The potential of metatranscriptomic sequencing to provide insights into the environmental factors that regulate microbial activities depends on how fully the sequence libraries capture community expression (that is, sample-sequencing depth and coverage depth), and the sensitivity with which expression differences between communities can be detected (that is, statistical power for hypothesis testing). In this study, we use an internal standard approach to make absolute (per liter) estimates of transcript numbers, a significant advantage over proportional estimates that can be biased by expression changes in unrelated genes. Coastal waters of the southeastern United States contain 1 × 10(12) bacterioplankton mRNA molecules per liter of seawater (200 mRNA molecules per bacterial cell). Even for the large bacterioplankton libraries obtained in this study (500,000 possible protein-encoding sequences in each of two libraries after discarding rRNAs and small RNAs from >1 million 454 FLX pyrosequencing reads), sample-sequencing depth was only 0.00001%. Expression levels of 82 genes diagnostic for transformations in the marine nitrogen, phosphorus and sulfur cycles ranged from below detection (<1 × 10(6) transcripts per liter) for 36 genes (for example, phosphonate metabolism gene phnH, dissimilatory nitrate reductase subunit napA) to >2.7 × 10(9) transcripts per liter (ammonia transporter amt and ammonia monooxygenase subunit amoC). Half of the categories for which expression was detected, however, had too few copy numbers for robust statistical resolution, as would be required for comparative (experimental or time-series) expression studies. By representing whole community gene abundance and expression in absolute units (per volume or mass of environment), 'omics' data can be better leveraged to improve understanding of microbially mediated processes in the ocean.
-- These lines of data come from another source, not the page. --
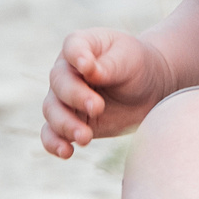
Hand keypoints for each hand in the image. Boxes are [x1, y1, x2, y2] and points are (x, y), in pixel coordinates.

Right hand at [40, 29, 174, 158]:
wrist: (147, 89)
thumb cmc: (137, 66)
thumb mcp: (130, 59)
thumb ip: (109, 65)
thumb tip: (89, 70)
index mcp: (81, 46)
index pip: (72, 47)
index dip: (76, 57)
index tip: (87, 67)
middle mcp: (66, 71)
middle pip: (59, 83)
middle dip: (76, 97)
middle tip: (98, 107)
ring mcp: (64, 98)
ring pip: (52, 111)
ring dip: (65, 125)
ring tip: (85, 137)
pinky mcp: (69, 122)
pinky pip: (51, 134)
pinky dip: (54, 143)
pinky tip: (67, 152)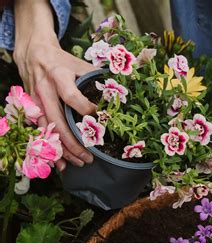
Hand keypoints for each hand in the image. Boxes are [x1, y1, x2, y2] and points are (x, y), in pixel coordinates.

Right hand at [13, 0, 96, 169]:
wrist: (33, 54)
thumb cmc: (62, 61)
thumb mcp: (79, 64)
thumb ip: (97, 79)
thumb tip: (122, 94)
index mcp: (59, 76)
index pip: (71, 96)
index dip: (86, 109)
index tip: (101, 119)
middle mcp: (45, 90)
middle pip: (58, 120)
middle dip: (74, 142)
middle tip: (90, 156)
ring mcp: (36, 102)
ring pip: (48, 131)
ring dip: (63, 150)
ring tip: (79, 163)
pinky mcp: (33, 110)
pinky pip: (41, 133)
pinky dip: (51, 150)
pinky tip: (61, 164)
宏转录组测序在提供有关调节微生物活动的环境因素的见解方面具有潜力,这取决于序列文库在多大程度上全面捕获群落表达(即样本测序深度和覆盖深度),以及群落之间表达差异的检测灵敏度(即用于假设检验的统计功效)。在这项研究中,我们使用内部标准方法来对转录物数量进行绝对(每升)估计,这与比例估计相比具有显著优势,比例估计可能会因无关基因的表达变化而产生偏差。美国东南部沿海海域每升海水中含有 1×10(12)个细菌浮游生物 mRNA 分子(每细菌细胞约有 200 个 mRNA 分子)。即使对于本研究中获得的大型细菌浮游生物文库(两个文库中每个文库丢弃 rRNA 和小 RNA 后,有>100 万个 454 FLX 焦磷酸测序读数中可能有 50 万个蛋白质编码序列),样本测序深度也仅为 0.00001%。海洋氮、磷和硫循环转化的 82 个基因的表达水平从低于检测下限(<1×10(6)个转录物/升)的 36 个基因(例如,膦酸盐代谢基因 phnH,异化硝酸盐还原酶亚基 napA)到>2.7×10(9)个转录物/升(氨转运蛋白 amt 和氨单加氧酶亚基 amoC)。然而,在检测到表达的一半类别中,由于需要进行比较(实验或时间序列)表达研究,因此其拷贝数太少,无法进行稳健的统计解析。通过以绝对单位(每环境体积或质量)表示整个群落的基因丰度和表达,可以更好地利用“组学”数据来提高对海洋中微生物介导过程的理解。